Today, ensuring good performance and responsiveness within our analytics solutions is an indispensable requirement that every system must have. To this end, within the world of analytics and data ingestion with Spark and Delta Lake, we have several strategies when configuring our tables and processes, such as, traditionally, incorporating the use of partitions and applying the Z-ORDER algorithm (not to be confused with Fabric’s own V-ORDER) that either (together or separately), allow us to optimize the performance of our queries.
However, these mechanisms, although very useful (both together and separately), are not without any disadvantages and may not be feasible in all cases. On the one hand, partitioning on sorted tables using Z-ORDER gives us more control over data organization, has better support for parallel writing scenarios as well as allows us to optimize specific partitions in a more granular way (sorting by different criteria each one for example).
However, we must keep in mind that:
- To partition our data, we should choose a column with low cardinality(a date type column usually) , which ensures a data volume of at least 1 GB per partition and avoids creating a very high number of partitions (advisable to keep it below 10,000). Otherwise, you may encounter possible performance problems with partitions that are too small and unevenly distributed
- Regarding Z-ORDER, its use is more oriented to columns with high cardinality, being able to make use of more than one column although each added column detracts power to its performance. In addition, it cannot reorder already sorted files, so if it is necessary to change the chosen keys, it will be necessary to rewrite the table/partition in question. This operation will be even more expensive if what we want to change is the fields by which we partition
- Both require prior knowledge of the query patterns used by users to take full advantage of their functionalities, requiring the columns to be present in the queries made to be able to perform file skipping
- Partitioning is not usually recommended for tables smaller than 1 TB
Given the requirements for each one of them, either together or separately, it is difficult to be able to provide them as an integral part of our solution. However, they are no longer the only option.
With the arrival of the new Spark runtime to Fabric, 1.3, the version of Delta Lake included in it allows us to apply a new feature that simplifies many of these requirements and enables its application on a wider range of cases, Liquid Clustering.
Liquid Clustering is a new distribution algorithm for delta tables that has greater flexibility and coverage, not being necessary to partition the data and being able to provide a solution to scenarios where the query patterns are not previously known and/or may change over time. With it, it is possible to redefine the columns used without the need to rewrite the data and simplify the implementation of our solutions replacing partitioning and Z-ORDER (which it is not compatible).
It allows us to use up to four columns as keys to cluster by, which can be defined in any order. To get the most out of it, it is recommended to use columns commonly used as query and/or operation filters (such as a MERGE to update data) as well as in scenarios where our tables:
- Have filters on columns with high cardinality
- Have an asymmetric/unbalanced data distribution or where a partitioning key results in too many or too few partitions
- Grow rapidly, requiring maintenance and adjustments
- Have query patterns that change over time
Let’s put it into practice
To use Liquid Clustering, as mentioned above, it is essential to have the Spark 1.3 runtime configured in our workspace:
Subsequently, from a notebook and using Spark SQL, we can create the clustered table thanks to the CLUSTER BY option, where we specify the columns by which we want to cluster the table:
Once the table has been created, it is important to set the delta.minReaderVersion and delta.maxReaderVersion properties to the appropriate version, respectively, so that the table can be correctly recognized by the lakehouse once it has been implemented.
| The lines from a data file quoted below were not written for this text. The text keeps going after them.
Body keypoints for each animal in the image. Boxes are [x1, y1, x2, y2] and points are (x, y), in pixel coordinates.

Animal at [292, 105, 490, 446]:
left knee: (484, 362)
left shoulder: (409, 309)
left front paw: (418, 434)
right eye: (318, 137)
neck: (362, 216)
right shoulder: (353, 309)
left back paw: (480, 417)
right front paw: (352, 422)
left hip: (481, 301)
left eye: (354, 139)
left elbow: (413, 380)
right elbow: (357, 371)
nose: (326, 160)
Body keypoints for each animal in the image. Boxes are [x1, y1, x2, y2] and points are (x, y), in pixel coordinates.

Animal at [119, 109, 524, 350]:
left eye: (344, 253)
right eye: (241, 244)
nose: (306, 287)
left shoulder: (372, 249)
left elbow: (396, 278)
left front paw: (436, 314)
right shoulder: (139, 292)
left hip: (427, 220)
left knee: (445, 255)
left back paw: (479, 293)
Otherwise, the table will present errors and will not be displayed correctly by the explorer.
To configure these properties, we will do it again through Spark SQL:
IMPORTANT: This operation is irreversible
We can check the result thanks to the DESCRIBE DETAIL command:
Conclusions
With Liquid Clustering, we obtain a form of optimization that is easier and more flexible to apply and that can contribute to improving the performance of our solutions, either individually or in conjunction with the other strategies mentioned above, so that we can obtain the best possible result.
It is worth remembering that although Liquid Clustering is not compatible with partitioning and/or the application of Z-ORDER, this does not imply that it is completely exclusive, being able to opt for a specific optimization strategy for each of the tables of our solution according to its characteristics.
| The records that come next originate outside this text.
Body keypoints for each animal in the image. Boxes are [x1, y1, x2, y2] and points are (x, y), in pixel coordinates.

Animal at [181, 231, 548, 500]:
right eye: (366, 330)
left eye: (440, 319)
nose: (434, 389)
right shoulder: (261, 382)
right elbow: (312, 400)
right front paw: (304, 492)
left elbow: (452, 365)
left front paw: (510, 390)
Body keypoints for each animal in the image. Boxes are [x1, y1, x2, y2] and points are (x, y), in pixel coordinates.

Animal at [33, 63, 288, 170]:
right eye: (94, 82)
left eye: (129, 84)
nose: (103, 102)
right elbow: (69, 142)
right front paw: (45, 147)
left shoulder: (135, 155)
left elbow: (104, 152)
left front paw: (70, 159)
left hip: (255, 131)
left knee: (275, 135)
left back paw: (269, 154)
As a rule, we can keep in mind the following recommendations for its application:
- For tables with a size of less than 10 GB, it will be more advisable to use Liquid Clustering
- For tables with a size between 10 GB and 10 TB, both approaches can be correct, the deciding factor being the needs and characteristics of each table
- For tables larger than 10 TB, it is more advisable to use partitions in conjunction with Z-ORDER
In any case, it is more than advisable, if feasible, to test all approaches to decide the best option in each scenario, trying to find the best fit for our data and its use, thus contributing to improved query performance and greater efficiency in our operations.